So pretty soon we had two birds. A parakeet, Papa, who was sweet and mild, and Muriel, the Lovebird. Muriel was horrible. She shrieked. She bit. She bit when you tried to feed her. She bit when you tried to clean her cage. She liked to fly around the house, and if she didn't get to fly around enough, she bit. She bit if you vacuumed near her cage. Nevertheless, she was kind of endearing, in her own high maintainance way, and it was kind of interesting challenge to be able to interact with her without getting bitten. We had a sort of miserable, co-dependent relationship, she and I.
Lovebirds, due to the shrieking and the biting, tend to be popular birds to give away. Within a year we had four lovebirds, an elderly zebra finch, and the parakeet. We bought a companion for the parakeet, since we just weren't able to give him the attention he needed and deserved, what with the Lovebirds (who had all learned how to get out of their cages and get into his, and once in it, tended to bite him), and also the dog, which automatically demoted all of the birds to second-pet status. At some point a friend of ours found a cockatiel on a tennis court in January, and gave him to us. Seven birds at the peak of our bird-owning career, although soon the elderly finch died and the parakeets caught colds and one of the Lovebirds killed another, so then we had five or so.
Then we had a child, the ultimate pet demoter. There is nothing like being woken up from a desperately needed postpartum nap by a bird. Around this time I read a beautiful scene in a Toni Morrison novel about how a grieving woman lets all her parrots go out the window of her New York apartment in a snowstorm. For years after that I fantasized about letting the damn lovebirds go, especially when I was trying to nap and they were shrieking.

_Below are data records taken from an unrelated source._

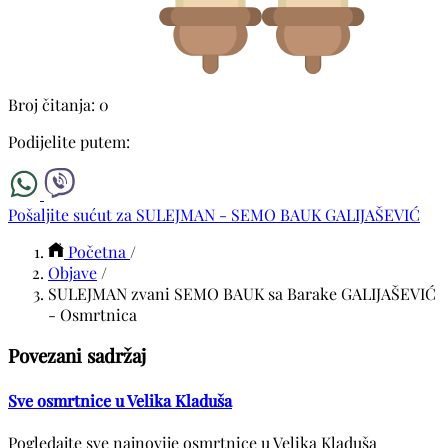
Broj čitanja: 0
Podijelite putem:
Pošaljite sućut za SULEJMAN - SEMO BAUK GALIJAŠEVIĆ
Početna
/
Objave
/
SULEJMAN zvani SEMO BAUK sa Barake GALIJAŠEVIĆ
- Osmrtnica
Povezani sadržaj
Sve osmrtnice u Velika Kladuša
Pogledajte sve najnovije osmrtnice u Velika Kladuša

Eventually I sold the lovebirds in a garage sale. The parakeets died and were replaced with more (the birds still made me feel Daring and Unusual; also, we had invested heavily in bird infrastructure and it seemed a waste not to outfit it with birds). When we moved into our last house we bought a big five-foot-by-three-foot cage, and the evolution was complete: from cherished first pet to self-sufficient subculture. We feed them; we cover the cage if they get too noisy; otherwise they're left to their own devices, amusements, love triangles, etc. The cockatiel, a female, keeps falling in love with parakeets, having intense relationships with them, and then getting widowed. The third-wheel parakeets have affairs with the hanging bell. They all like celery, I think. At any rate, I keep giving them celery, and one of them eats it.

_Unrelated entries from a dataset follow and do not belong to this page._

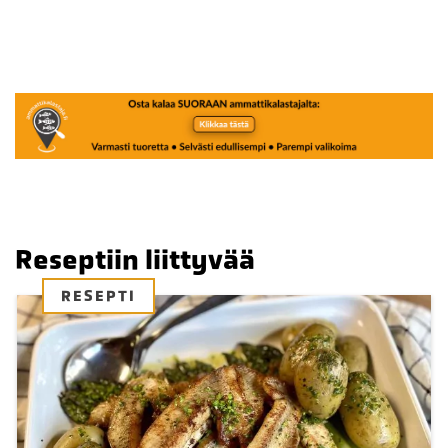
Reseptiin liittyvää
RESEPTI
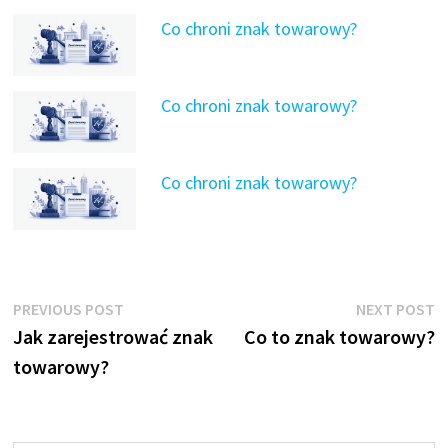
Co chroni znak towarowy?
Co chroni znak towarowy?
Co chroni znak towarowy?
Nawigacja
Previous
N
PREVIOUS POST
NEXT POST
post:
p
Jak zarejestrować znak
Co to znak towarowy?
wpisu
towarowy?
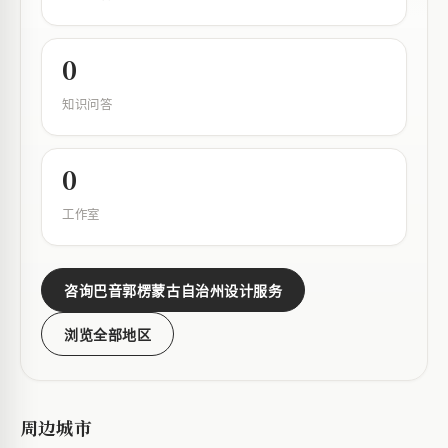
0
知识问答
0
工作室
咨询巴音郭楞蒙古自治州设计服务
浏览全部地区
周边城市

Lately, the birds have become something of a burden, noisewise. There is no convenient out-of-the-way spot for them in our new house; they're located in our TV room and at night, with the kids talking and the birds chirpity chirping and the TV blabbing away you can't even hear yourself THINK, let alone pay attention to the children or the TV or your spouse. There has been tense talk of Giving the Birds Away, and also melodramatic statements about how you do not just Get Sick Of Your Pets and Ditch Them. Also, one of us has a problem with the infrastructure investment and just giving THAT away--the big cage was like two hundred dollars. (I know, I know, sunk costs, cut your losses, etc. That's just not how I roll, okay?)
So. I think we will continue being Bird Owners, for a while, at least. Once the cockatiel dies, however, we might let the bird thing slide. Maybe. Unless someone happens to give us another bird.